§ RECORDED INFORMATION
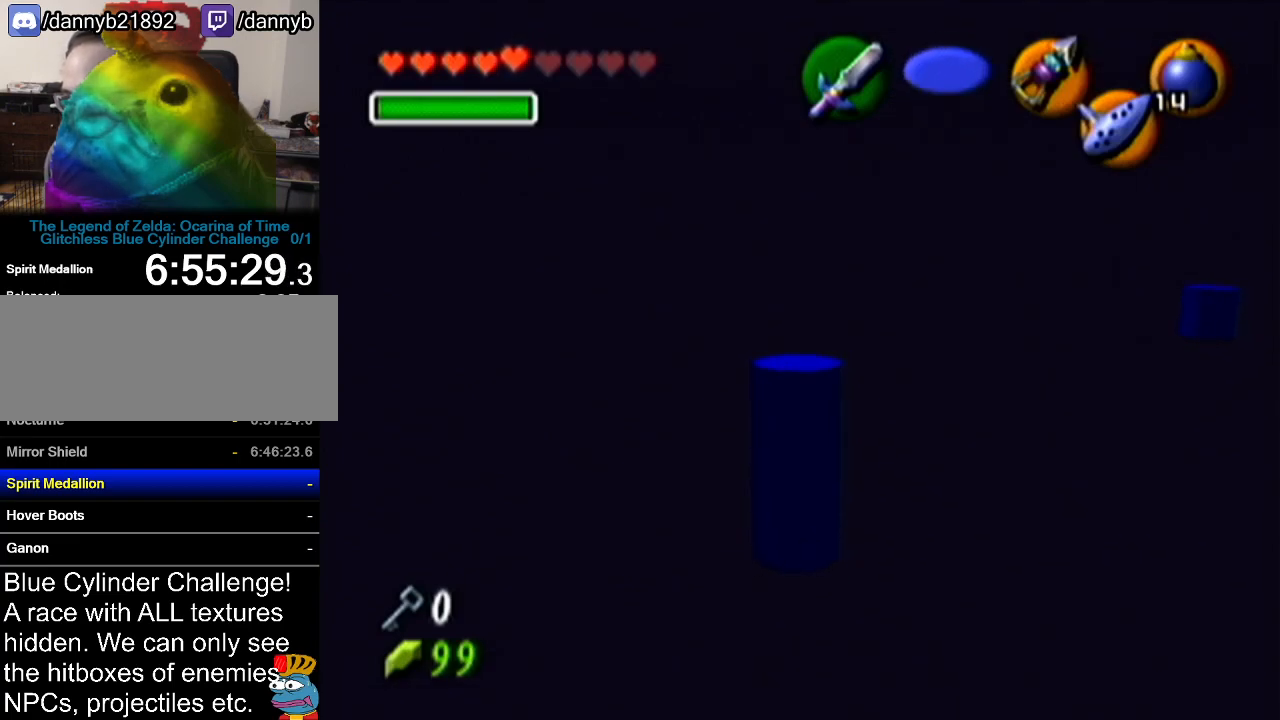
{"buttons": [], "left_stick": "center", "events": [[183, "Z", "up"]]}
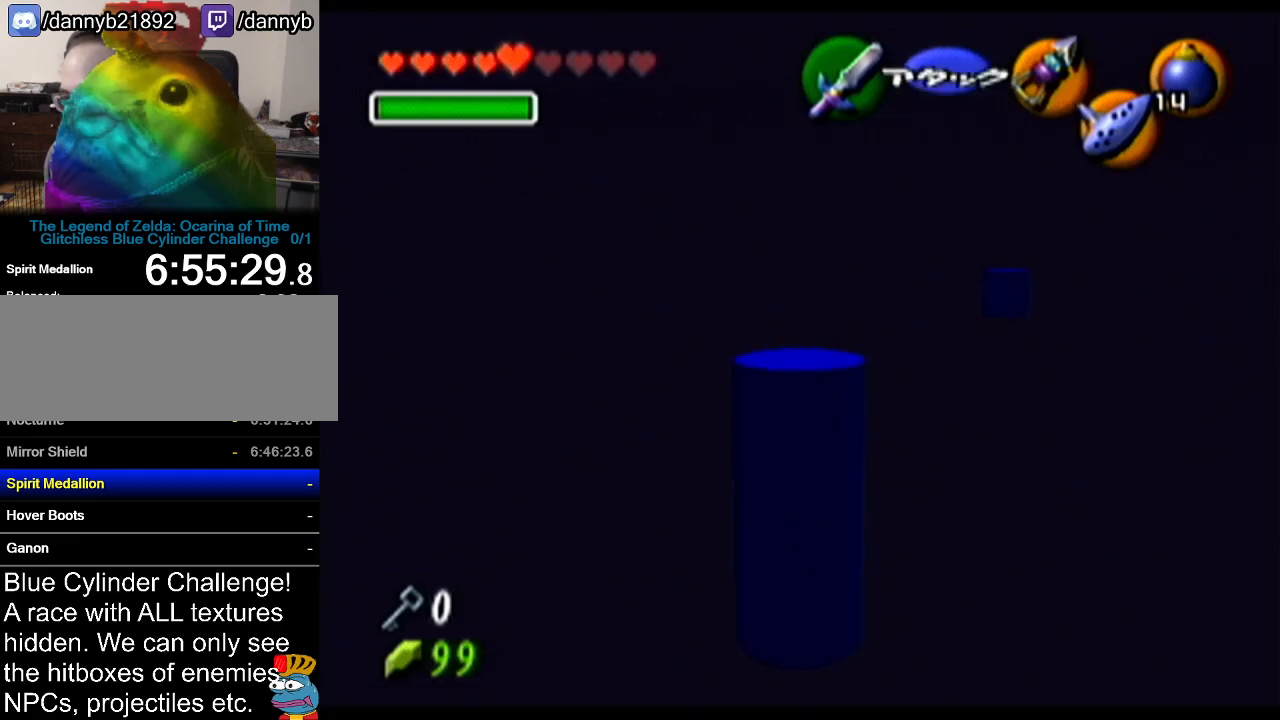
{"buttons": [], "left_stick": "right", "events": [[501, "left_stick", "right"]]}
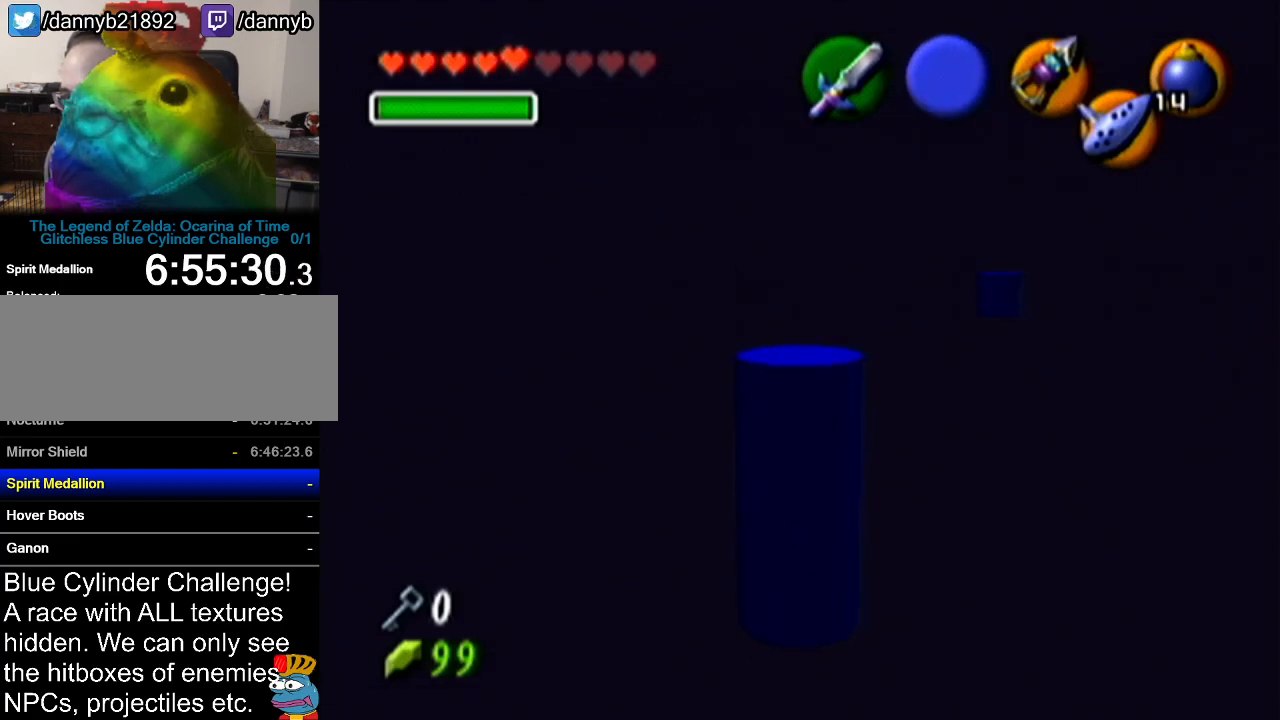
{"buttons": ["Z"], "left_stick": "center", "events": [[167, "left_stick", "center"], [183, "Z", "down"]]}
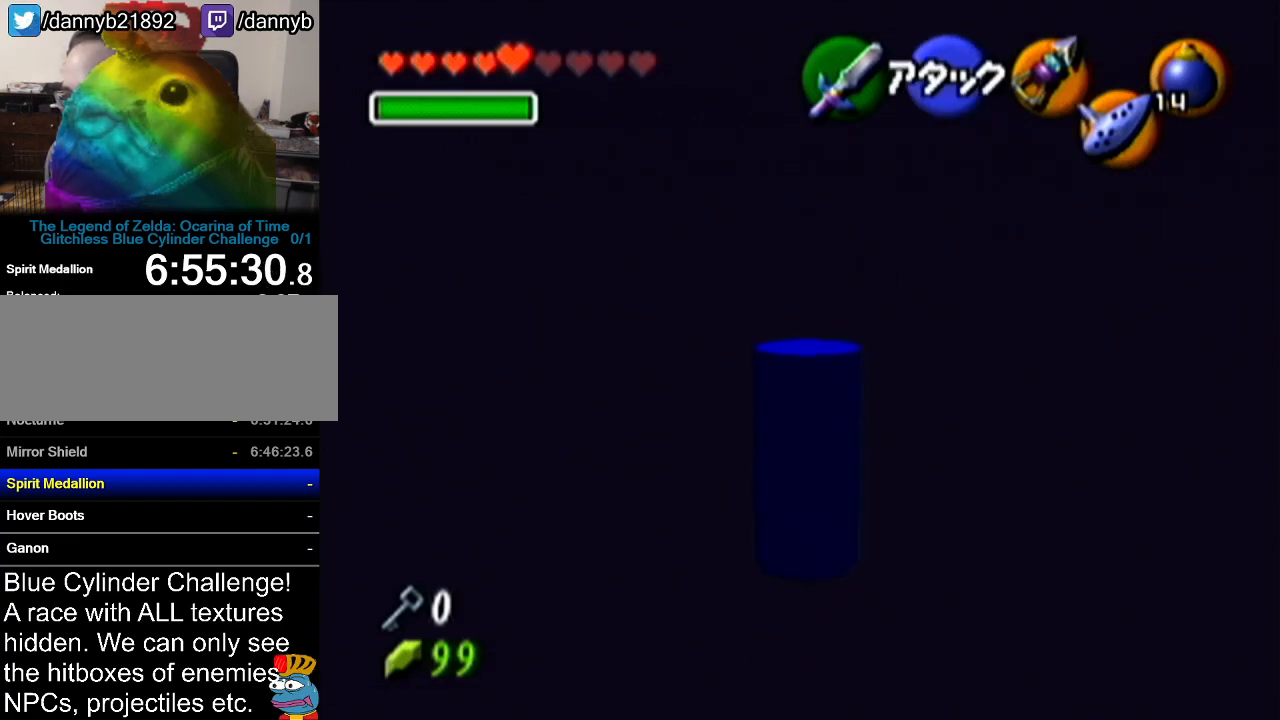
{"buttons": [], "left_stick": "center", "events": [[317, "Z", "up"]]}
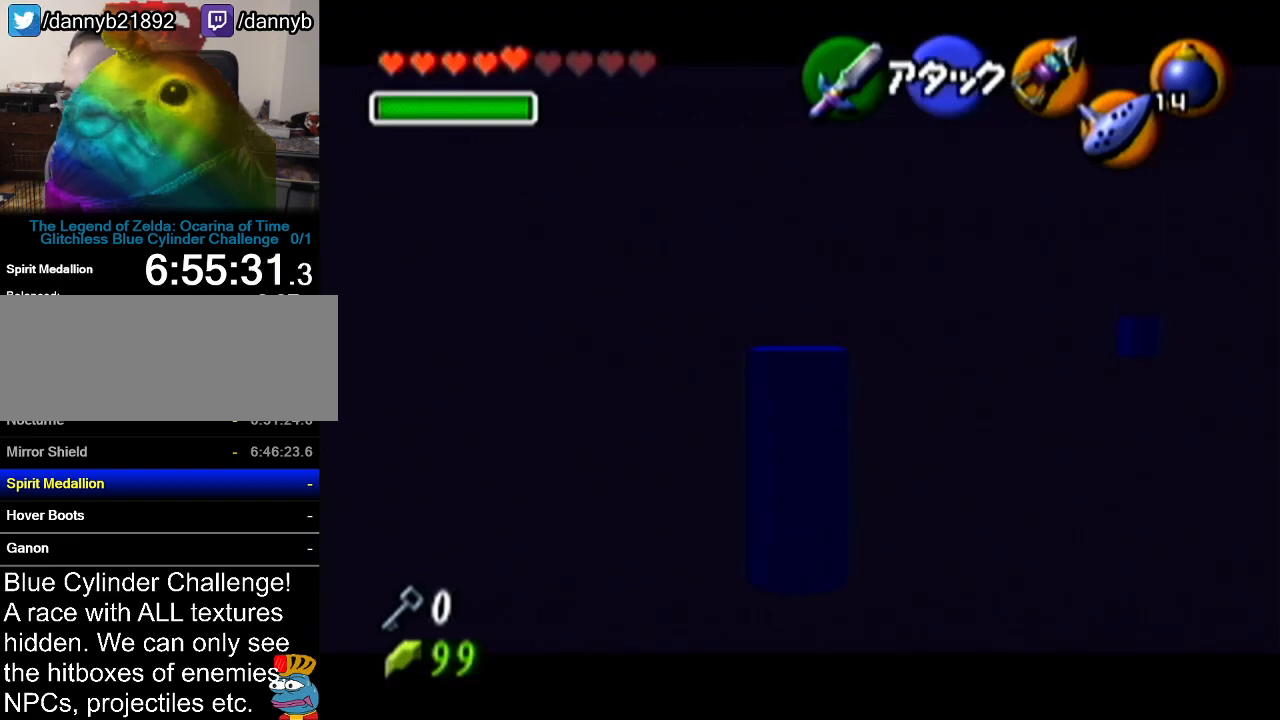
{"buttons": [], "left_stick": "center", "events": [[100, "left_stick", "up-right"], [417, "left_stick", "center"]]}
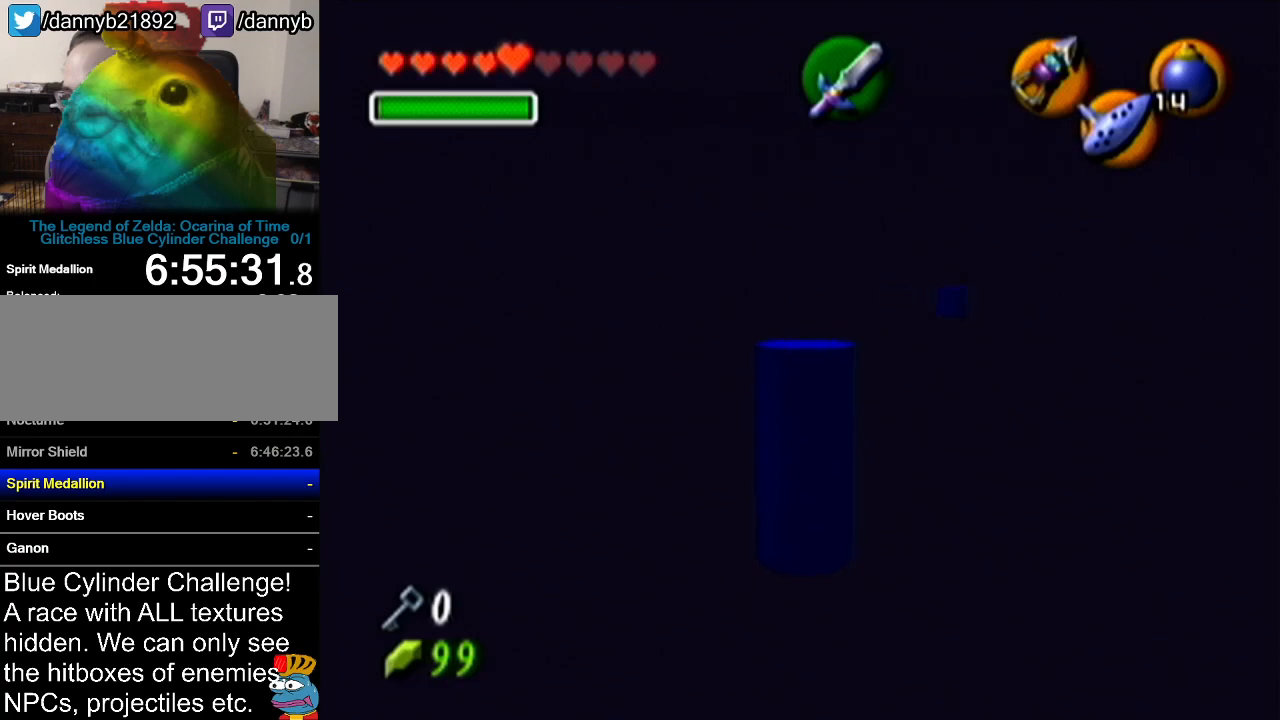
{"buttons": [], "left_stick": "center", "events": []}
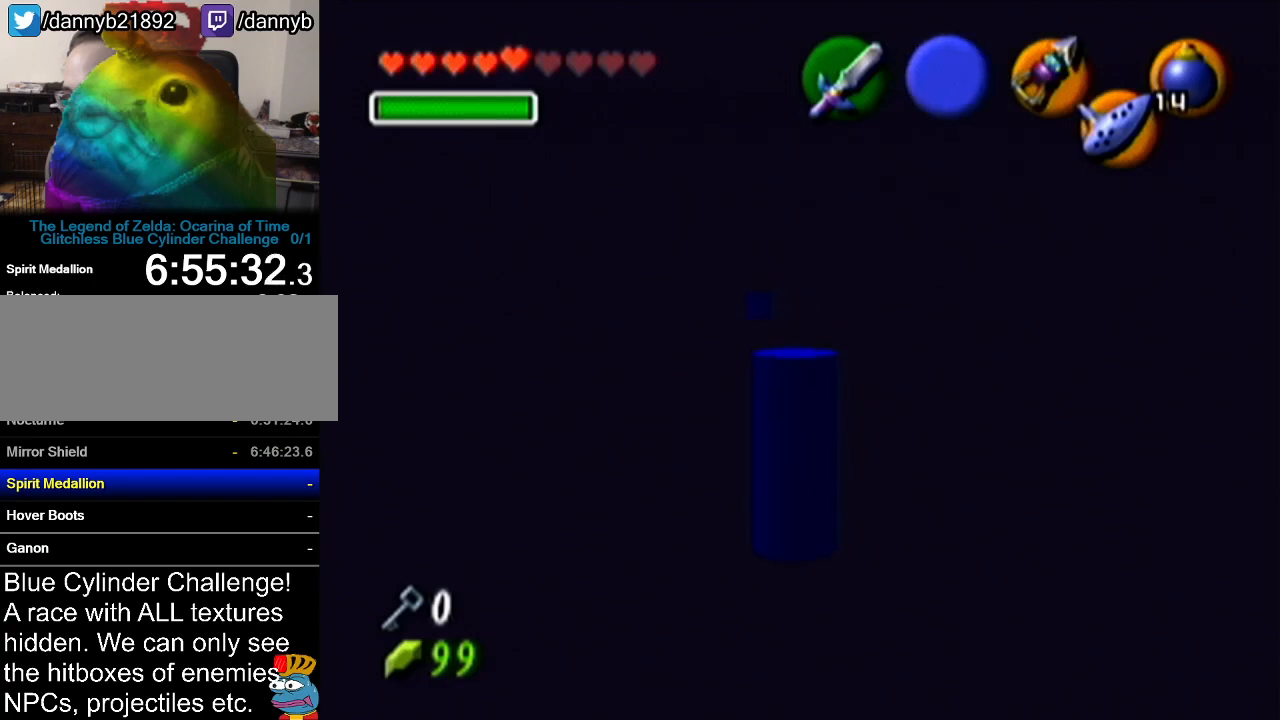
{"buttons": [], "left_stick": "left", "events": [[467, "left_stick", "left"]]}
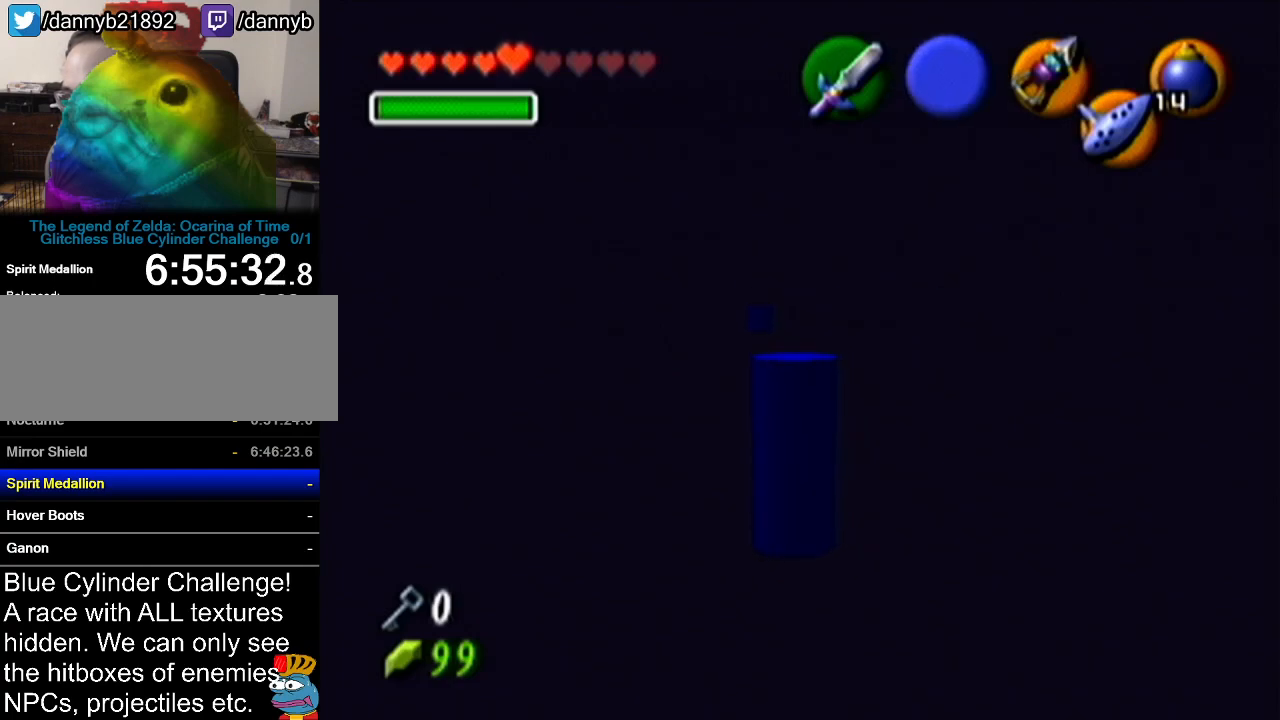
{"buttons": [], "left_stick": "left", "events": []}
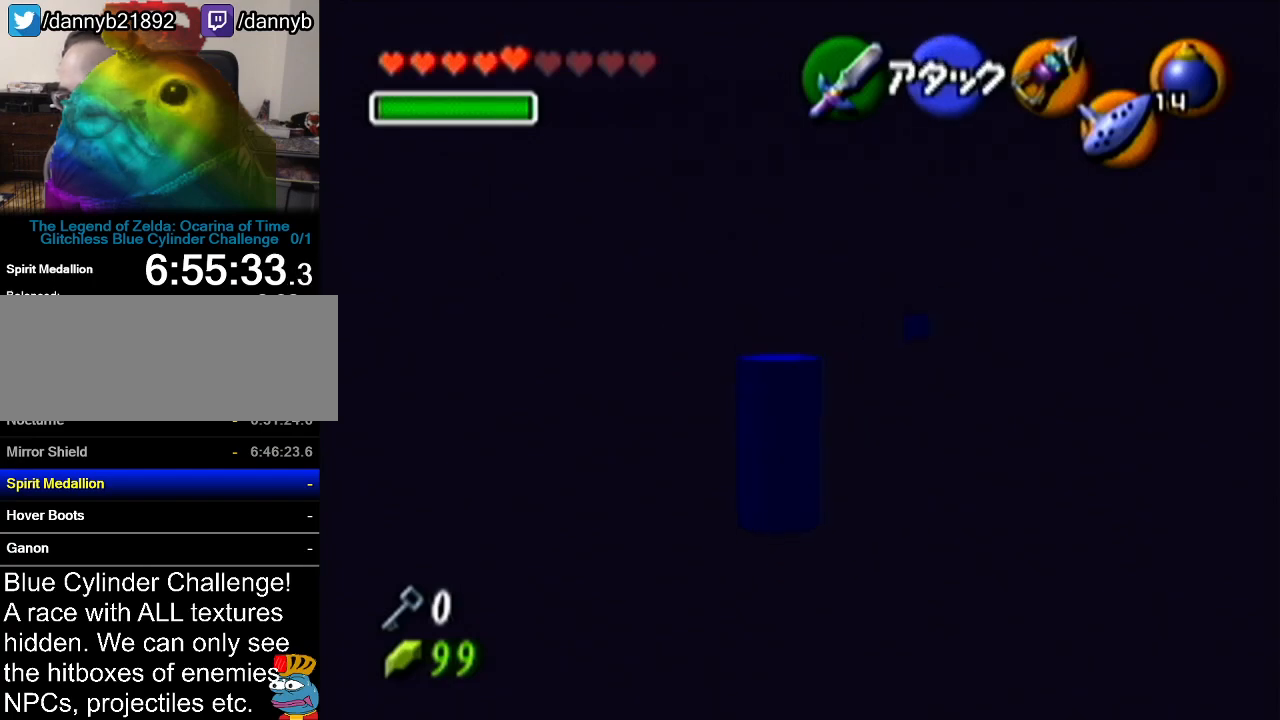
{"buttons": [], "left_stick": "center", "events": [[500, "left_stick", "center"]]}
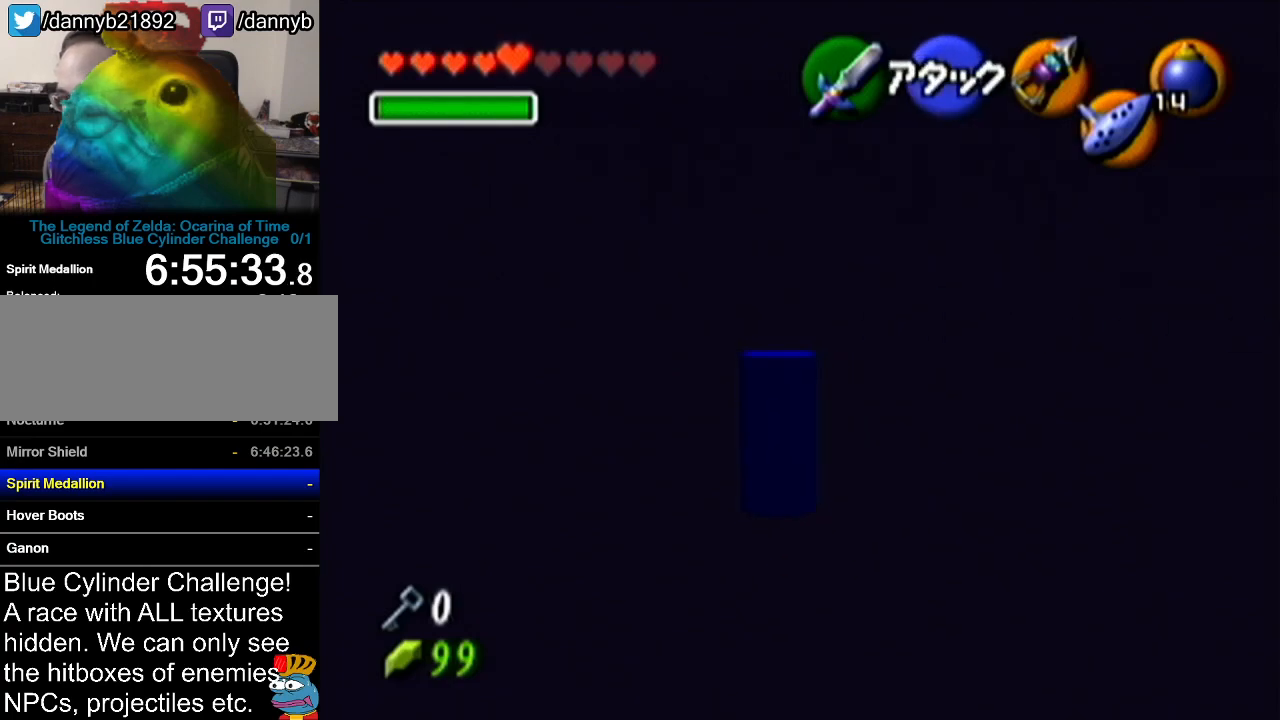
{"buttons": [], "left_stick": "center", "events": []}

§ WORK TO COMPLETE
Exact copy, no images: rewrite the entire listing above.

§ ANSWER TO THIS TASK
{"buttons": [], "left_stick": "center", "events": [[183, "Z", "up"]]}
{"buttons": [], "left_stick": "right", "events": [[501, "left_stick", "right"]]}
{"buttons": ["Z"], "left_stick": "center", "events": [[167, "left_stick", "center"], [183, "Z", "down"]]}
{"buttons": [], "left_stick": "center", "events": [[317, "Z", "up"]]}
{"buttons": [], "left_stick": "center", "events": [[100, "left_stick", "up-right"], [417, "left_stick", "center"]]}
{"buttons": [], "left_stick": "center", "events": []}
{"buttons": [], "left_stick": "left", "events": [[467, "left_stick", "left"]]}
{"buttons": [], "left_stick": "left", "events": []}
{"buttons": [], "left_stick": "center", "events": [[500, "left_stick", "center"]]}
{"buttons": [], "left_stick": "center", "events": []}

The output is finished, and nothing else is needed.